Images are not part of the copy; write out the rest of the data exactly as given.

Data
§ §
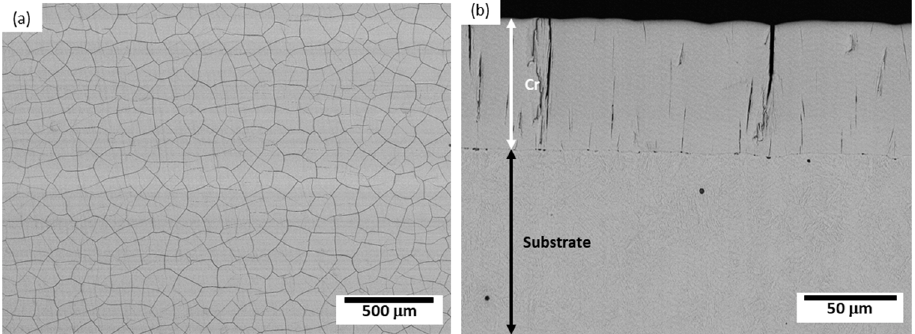
Figure 1. SEM micrographs of the Cr(III) coating. ( a ) A top view of the surface and ( b ) a cross-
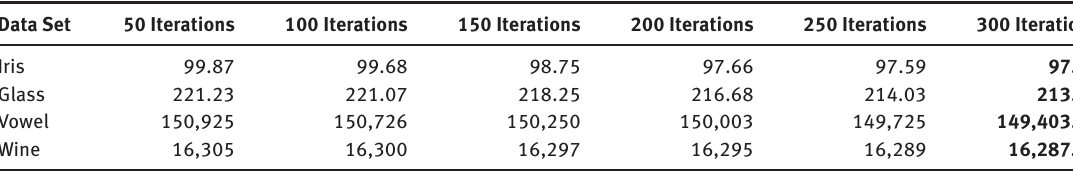
Table 3: SICD Variation with Number of Iterations: SSO Clustering.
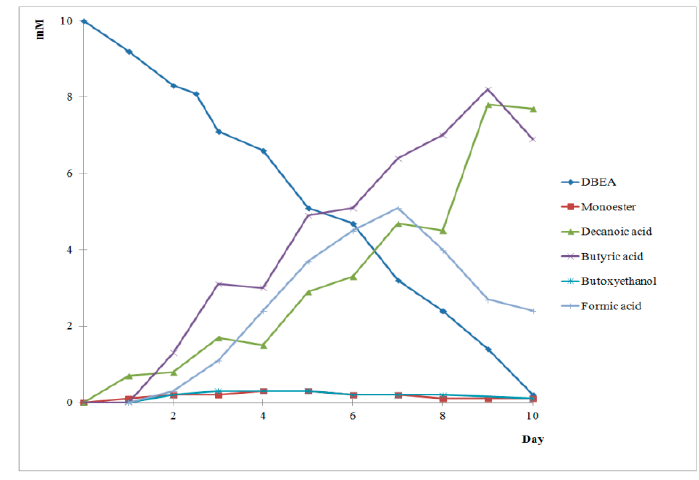
Figure 6. Biodegradation of DBEA in soil.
§ §
Result for this exercise
Figure 1. SEM micrographs of the Cr(III) coating. ( a ) A top view of the surface and ( b ) a cross-
Table 3: SICD Variation with Number of Iterations: SSO Clustering.
Figure 6. Biodegradation of DBEA in soil.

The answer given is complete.